- [Your task] Go through the lines below and copy any that hold the string "time".

- [Data supplied]
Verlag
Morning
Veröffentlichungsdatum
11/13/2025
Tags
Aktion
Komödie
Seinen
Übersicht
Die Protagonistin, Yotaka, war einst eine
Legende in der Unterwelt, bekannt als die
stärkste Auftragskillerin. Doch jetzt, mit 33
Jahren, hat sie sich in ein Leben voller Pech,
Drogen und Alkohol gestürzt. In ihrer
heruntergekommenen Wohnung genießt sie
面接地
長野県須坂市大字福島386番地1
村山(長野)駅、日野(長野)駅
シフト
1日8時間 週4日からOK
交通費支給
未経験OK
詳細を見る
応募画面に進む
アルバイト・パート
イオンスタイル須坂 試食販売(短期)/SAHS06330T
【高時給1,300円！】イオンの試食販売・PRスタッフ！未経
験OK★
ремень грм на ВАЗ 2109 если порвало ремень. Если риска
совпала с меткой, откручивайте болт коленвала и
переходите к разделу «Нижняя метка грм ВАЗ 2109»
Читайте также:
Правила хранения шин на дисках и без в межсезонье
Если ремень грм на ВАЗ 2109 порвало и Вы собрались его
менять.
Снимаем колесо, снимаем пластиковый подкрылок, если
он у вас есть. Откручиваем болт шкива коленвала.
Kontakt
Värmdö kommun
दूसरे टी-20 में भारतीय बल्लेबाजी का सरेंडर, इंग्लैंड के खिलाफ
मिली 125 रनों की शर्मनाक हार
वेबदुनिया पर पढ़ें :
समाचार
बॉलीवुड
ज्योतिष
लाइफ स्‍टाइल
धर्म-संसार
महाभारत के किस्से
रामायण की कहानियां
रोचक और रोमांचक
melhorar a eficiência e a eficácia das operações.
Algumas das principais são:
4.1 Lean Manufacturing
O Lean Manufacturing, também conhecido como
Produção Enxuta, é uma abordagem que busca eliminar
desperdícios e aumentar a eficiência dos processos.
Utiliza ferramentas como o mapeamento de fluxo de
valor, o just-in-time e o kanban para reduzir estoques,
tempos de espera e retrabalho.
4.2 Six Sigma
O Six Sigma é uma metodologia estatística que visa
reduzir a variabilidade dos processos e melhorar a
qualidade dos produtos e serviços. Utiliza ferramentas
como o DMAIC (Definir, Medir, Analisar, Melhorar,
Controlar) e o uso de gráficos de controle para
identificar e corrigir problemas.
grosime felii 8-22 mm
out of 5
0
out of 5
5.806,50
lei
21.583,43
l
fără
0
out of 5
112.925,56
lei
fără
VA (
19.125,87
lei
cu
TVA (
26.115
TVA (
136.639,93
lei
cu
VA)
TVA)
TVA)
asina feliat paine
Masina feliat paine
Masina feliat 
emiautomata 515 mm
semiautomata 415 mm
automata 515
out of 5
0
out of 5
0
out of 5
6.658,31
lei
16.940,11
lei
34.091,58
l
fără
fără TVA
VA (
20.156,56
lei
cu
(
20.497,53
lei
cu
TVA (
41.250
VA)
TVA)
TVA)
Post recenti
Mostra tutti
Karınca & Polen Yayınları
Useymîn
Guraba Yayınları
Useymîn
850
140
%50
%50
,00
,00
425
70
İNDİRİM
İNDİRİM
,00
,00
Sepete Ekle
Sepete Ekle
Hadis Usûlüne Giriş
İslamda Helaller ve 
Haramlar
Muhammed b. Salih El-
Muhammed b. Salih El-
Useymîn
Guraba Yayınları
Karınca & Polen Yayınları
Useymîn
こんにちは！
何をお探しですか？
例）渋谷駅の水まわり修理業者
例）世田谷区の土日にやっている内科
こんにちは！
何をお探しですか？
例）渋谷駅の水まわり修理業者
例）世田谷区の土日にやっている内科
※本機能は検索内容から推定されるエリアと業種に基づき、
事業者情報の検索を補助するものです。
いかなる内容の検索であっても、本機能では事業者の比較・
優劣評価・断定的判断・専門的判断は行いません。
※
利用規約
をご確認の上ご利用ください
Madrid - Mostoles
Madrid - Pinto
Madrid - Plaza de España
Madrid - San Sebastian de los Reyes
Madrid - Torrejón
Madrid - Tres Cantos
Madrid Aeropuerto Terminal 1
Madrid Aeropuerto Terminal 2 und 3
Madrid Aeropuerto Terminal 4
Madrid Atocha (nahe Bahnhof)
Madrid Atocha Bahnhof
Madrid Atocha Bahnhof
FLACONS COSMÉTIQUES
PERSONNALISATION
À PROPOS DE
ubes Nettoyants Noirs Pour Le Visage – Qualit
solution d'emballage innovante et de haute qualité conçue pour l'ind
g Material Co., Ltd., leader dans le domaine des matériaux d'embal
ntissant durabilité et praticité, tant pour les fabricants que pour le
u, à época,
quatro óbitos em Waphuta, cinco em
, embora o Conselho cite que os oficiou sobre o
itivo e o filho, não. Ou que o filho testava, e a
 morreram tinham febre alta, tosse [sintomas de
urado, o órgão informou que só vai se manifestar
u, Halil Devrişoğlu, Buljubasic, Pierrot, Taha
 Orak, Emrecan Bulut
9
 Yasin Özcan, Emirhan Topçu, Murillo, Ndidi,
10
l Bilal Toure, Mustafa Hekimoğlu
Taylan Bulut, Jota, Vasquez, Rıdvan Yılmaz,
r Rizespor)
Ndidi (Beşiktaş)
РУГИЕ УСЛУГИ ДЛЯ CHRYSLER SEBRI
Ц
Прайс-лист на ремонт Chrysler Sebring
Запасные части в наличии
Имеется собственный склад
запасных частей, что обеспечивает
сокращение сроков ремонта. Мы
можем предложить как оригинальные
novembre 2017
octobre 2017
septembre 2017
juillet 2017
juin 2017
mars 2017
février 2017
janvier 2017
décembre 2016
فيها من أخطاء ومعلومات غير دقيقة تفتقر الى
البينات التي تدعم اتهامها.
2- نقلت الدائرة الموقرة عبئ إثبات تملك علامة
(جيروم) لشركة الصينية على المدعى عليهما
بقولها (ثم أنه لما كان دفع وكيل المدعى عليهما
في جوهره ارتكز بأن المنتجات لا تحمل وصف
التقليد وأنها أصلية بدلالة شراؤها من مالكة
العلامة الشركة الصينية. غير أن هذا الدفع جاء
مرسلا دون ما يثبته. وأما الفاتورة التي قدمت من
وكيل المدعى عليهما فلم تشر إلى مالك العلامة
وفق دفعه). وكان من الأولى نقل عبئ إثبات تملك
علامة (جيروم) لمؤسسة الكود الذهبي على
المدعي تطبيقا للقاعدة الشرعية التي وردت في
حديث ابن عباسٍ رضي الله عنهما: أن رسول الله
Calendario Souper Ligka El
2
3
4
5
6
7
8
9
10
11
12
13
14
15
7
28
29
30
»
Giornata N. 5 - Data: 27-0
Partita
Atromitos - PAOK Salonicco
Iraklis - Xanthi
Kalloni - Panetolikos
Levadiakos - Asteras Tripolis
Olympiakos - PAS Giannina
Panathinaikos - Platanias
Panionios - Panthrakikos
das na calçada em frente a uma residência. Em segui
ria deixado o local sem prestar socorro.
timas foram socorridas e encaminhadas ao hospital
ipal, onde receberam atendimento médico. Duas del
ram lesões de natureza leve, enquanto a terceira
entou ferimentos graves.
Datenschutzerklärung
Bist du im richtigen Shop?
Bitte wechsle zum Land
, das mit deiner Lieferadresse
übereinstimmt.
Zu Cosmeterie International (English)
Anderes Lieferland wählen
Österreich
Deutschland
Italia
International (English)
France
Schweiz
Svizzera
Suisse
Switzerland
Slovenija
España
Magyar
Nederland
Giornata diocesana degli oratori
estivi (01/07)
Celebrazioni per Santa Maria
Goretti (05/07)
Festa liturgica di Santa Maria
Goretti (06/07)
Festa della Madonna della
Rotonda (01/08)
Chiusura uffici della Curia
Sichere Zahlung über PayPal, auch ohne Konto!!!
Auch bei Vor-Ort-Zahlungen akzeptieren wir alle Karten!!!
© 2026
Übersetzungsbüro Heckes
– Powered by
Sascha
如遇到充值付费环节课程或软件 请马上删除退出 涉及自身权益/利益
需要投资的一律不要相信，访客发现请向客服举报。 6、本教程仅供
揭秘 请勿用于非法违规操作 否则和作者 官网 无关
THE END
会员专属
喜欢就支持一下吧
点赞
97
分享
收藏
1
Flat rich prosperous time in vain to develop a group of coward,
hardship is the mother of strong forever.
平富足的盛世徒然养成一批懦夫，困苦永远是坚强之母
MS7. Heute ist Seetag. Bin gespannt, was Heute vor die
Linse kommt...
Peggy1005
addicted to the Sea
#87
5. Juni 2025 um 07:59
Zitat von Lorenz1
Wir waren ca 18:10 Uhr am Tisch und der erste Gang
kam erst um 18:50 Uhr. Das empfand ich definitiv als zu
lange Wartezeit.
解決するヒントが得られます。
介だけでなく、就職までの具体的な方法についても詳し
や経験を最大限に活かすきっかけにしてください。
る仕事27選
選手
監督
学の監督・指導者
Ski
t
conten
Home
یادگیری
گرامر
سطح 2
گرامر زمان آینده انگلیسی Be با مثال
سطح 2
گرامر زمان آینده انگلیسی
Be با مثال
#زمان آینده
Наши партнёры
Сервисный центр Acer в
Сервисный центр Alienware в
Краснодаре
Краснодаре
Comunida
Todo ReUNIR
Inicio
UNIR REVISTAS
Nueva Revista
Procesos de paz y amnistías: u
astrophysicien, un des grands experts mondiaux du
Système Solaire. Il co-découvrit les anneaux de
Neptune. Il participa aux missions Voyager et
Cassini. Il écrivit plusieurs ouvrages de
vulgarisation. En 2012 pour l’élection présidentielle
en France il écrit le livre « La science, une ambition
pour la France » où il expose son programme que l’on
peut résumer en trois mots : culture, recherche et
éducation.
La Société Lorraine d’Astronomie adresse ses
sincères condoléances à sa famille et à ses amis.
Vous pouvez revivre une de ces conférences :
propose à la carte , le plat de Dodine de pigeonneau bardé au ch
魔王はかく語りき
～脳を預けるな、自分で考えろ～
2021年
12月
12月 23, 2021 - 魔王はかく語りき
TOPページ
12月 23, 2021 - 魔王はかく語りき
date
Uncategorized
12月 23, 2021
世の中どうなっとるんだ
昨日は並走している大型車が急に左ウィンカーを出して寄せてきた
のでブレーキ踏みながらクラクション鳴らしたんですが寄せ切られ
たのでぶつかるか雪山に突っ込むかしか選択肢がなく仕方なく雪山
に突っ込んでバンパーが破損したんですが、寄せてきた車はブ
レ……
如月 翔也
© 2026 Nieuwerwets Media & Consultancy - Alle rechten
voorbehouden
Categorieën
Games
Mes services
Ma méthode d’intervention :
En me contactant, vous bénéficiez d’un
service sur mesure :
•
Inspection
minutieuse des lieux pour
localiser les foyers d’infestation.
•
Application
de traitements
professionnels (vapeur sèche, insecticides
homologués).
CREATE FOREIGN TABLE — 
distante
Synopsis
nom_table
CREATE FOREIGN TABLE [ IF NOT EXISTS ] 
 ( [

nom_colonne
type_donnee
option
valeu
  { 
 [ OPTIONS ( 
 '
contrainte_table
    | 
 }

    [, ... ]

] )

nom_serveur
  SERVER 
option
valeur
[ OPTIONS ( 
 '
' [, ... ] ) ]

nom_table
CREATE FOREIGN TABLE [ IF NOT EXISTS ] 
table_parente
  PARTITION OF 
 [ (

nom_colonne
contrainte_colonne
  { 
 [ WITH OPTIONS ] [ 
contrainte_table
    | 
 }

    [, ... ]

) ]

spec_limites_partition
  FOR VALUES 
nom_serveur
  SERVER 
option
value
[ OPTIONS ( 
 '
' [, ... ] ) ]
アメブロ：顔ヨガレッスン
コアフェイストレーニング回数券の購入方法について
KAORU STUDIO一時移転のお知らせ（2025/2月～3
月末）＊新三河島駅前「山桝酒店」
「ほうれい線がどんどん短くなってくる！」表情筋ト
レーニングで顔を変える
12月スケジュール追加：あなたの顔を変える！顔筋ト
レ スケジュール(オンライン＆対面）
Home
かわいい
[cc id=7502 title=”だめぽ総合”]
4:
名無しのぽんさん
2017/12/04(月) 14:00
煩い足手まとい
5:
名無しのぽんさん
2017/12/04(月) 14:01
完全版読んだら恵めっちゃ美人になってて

- [Your response]
valor, o just-in-time e o kanban para reduzir estoques,
Flat rich prosperous time in vain to develop a group of coward,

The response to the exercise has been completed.